Open design questions (status as of 2026-06-22)
Auth model for the MCP server (if Option 2 lands in v1.0+) — local-only, no auth? Or signed requests with a per-machine key? — DEFERRED to v1.0+ when Option 2 is built
Privacy boundaries — RESOLVED (2026-06-22): per-data-type configuration in settings page; sensitive categories default OFF; insights are the unit of sharing, not raw values
Bad-advice risk — RESOLVED (2026-06-22): citations on all health mentions + wellness caveat on proactive mentions; caveat is configurable in settings but defaults to "always caveat on proactive"
TARS modifying its own behavior based on health state — RESOLVED (2026-06-22): NO. TARS is aware, uses data in content, but does NOT adapt tone, length, or delivery based on health state. Behavior is stable; only content is context-aware.
Linked concepts
projects/parasym — the parent project (rev 2 scope)
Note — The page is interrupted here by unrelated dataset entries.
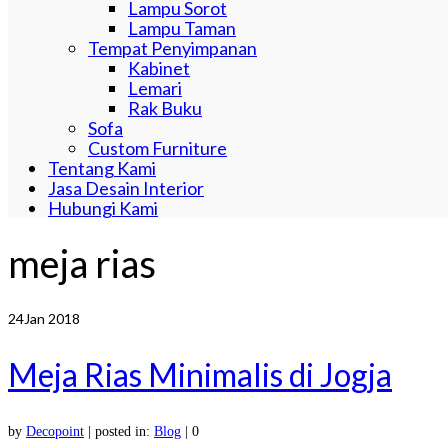
Lampu Sorot
Lampu Taman
Tempat Penyimpanan
Kabinet
Lemari
Rak Buku
Sofa
Custom Furniture
Tentang Kami
Jasa Desain Interior
Hubungi Kami
meja rias
24
Jan 2018
Meja Rias Minimalis di Jogja
by
Decopoint
|
posted in:
Blog
|
0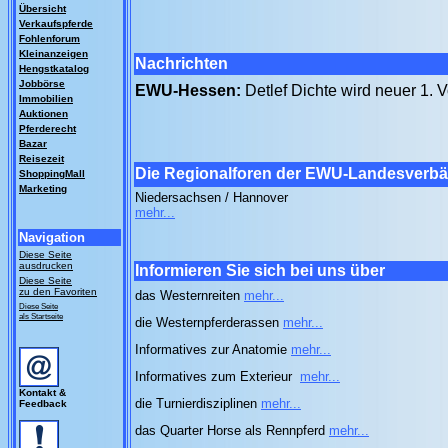
Übersicht
Verkaufspferde
Fohlenforum
Kleinanzeigen
Nachrichten
Hengstkatalog
Jobbörse
EWU-Hessen:
Detlef Dichte wird neuer 1. 
Immobilien
Auktionen
Pferderecht
Bazar
Reisezeit
Die Regionalforen der EWU-Landesverb
ShoppingMall
Marketing
Niedersachsen / Hannover
mehr...
Navigation
Diese Seite
ausdrucken
Informieren Sie sich bei uns über
Diese Seite
zu den Favoriten
das Westernreiten
mehr...
Diese Seite
als Startseite
die Westernpferderassen
mehr...
Informatives zur Anatomie
mehr...
Informatives zum Exterieur
mehr...
Kontakt &
die Turnierdisziplinen
mehr...
Feedback
das Quarter Horse als Rennpferd
mehr...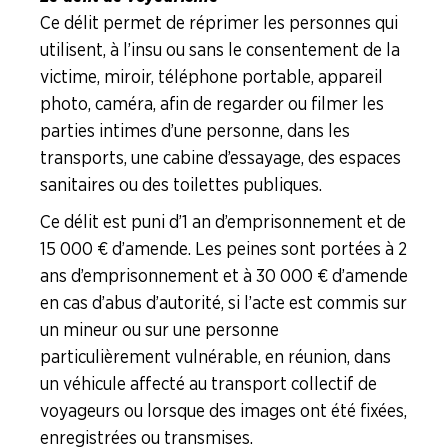
Ce délit permet de réprimer les personnes qui
utilisent, à l’insu ou sans le consentement de la
victime, miroir, téléphone portable, appareil
photo, caméra, afin de regarder ou filmer les
parties intimes d’une personne, dans les
transports, une cabine d’essayage, des espaces
sanitaires ou des toilettes publiques.
Ce délit est puni d’1 an d’emprisonnement et de
15 000 € d’amende. Les peines sont portées à 2
ans d’emprisonnement et à 30 000 € d’amende
en cas d’abus d’autorité, si l’acte est commis sur
un mineur ou sur une personne
particulièrement vulnérable, en réunion, dans
un véhicule affecté au transport collectif de
voyageurs ou lorsque des images ont été fixées,
enregistrées ou transmises.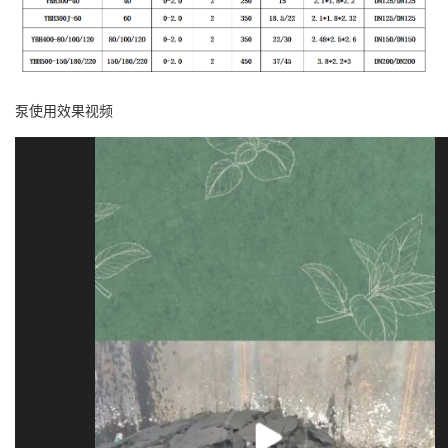
泵使用效果视频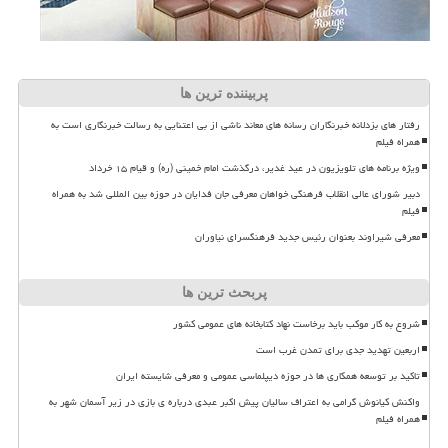
پربیننده ترین ها
رفتار های بزدلانه خبرنگاران رسانه های معاند ناشی از بی اعتنایی به رسالت خبرنگاری است به
همراه فیلم
ویژه برنامه های تلویزیون در عید غدیر، درگذشت امام خمینی (ره) و قیام ۱۵ خرداد
دبیر شورای عالی انقلاب فرهنگی خواهان معرفی جان فدایان در حوزه بین المللی شد به همراه
فیلم
معرفی شیراوند بعنوان رئیس جدید فرهنگسرای نیاوران
پربحث ترین ها
شروع به کار موکب باید برخاست نهاد کتابخانه های عمومی کشور
اربعین تهدید جدی برای تمدن غرب است
تاکید بر توسعه همکاری ها در حوزه دیپلماسی عمومی و معرفی شایسته ایران
واکنش کیانوش گرامی به اعتراف سالیان پیش اکبر عبدی درباره ی بازی در زیر آسمان شهر به
همراه فیلم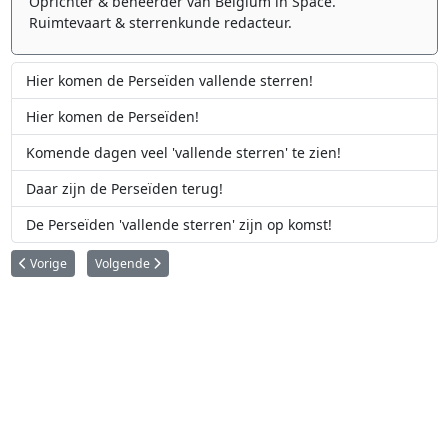
Oprichter & beheerder van Belgium in Space.
Ruimtevaart & sterrenkunde redacteur.
Hier komen de Perseïden vallende sterren!
Hier komen de Perseïden!
Komende dagen veel 'vallende sterren' te zien!
Daar zijn de Perseïden terug!
De Perseïden 'vallende sterren' zijn op komst!
Vorig artikel: Kijk eens naar een nova
Volgende artikel: Zondag is het 'supermaan'!
Vorige
Volgende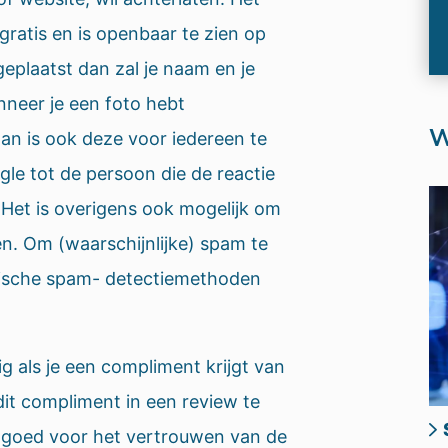
 gratis en is openbaar te zien op
eplaatst dan zal je naam en je
anneer je een foto hebt
W
an is ook deze voor iedereen te
ogle tot de persoon die de reactie
. Het is overigens ook mogelijk om
n. Om (waarschijnlijke) spam te
ische spam- detectiemethoden
ig als je een compliment krijgt van
it compliment in een review te
jk goed voor het vertrouwen van de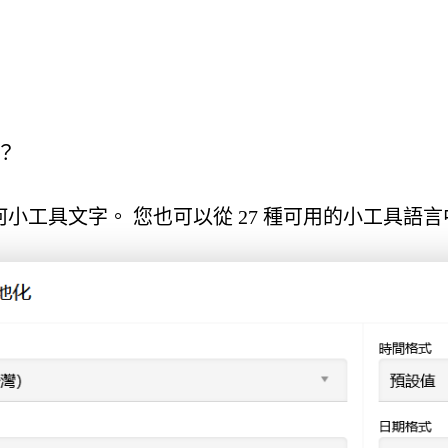
？
小工具文字。 您也可以從 27 種可用的小工具語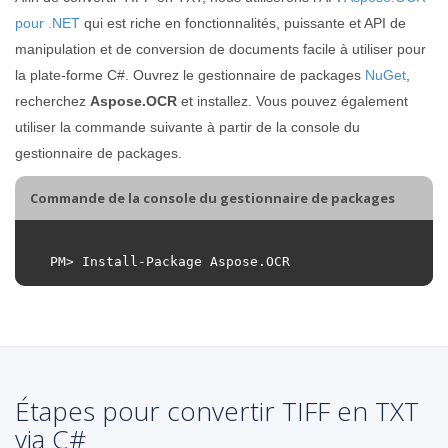
pour .NET
qui est riche en fonctionnalités, puissante et API de
manipulation et de conversion de documents facile à utiliser pour
la plate-forme C#. Ouvrez le gestionnaire de packages
NuGet
,
recherchez
Aspose.OCR
et installez. Vous pouvez également
utiliser la commande suivante à partir de la console du
gestionnaire de packages.
Commande de la console du gestionnaire de packages
PM
>
Install
-
Package
Aspose
.
OCR
Étapes pour convertir TIFF en TXT
via C#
people/joel jamieson — methodology source (TARS will eventually cite Joel)
hrv sdnn vs rmssd — the architecture foundation TARS would consume
2026 06 17 cross domain podcast reading pattern — the user's pattern of cross-domain resonance; TARS's value compounds with health context
hydrolyze feel direction playful v1 — the user's pattern of "warmth through interaction, not clinical translation"; reinforces the "TARS is aware, doesn't adapt behavior" choice
User preference signals (verbatim, 2026-06-22)
"Also an idea if for it to connect to you TARS, so you can know my health data and health status. I'm not sure how we would do this—and it's not a now feature, but something I'd like to think about now for later."
"1. maybe the level of access can be configured in the settings page."
"2. no, just aware."
"3. with is probably a good idea—or just put a caveat."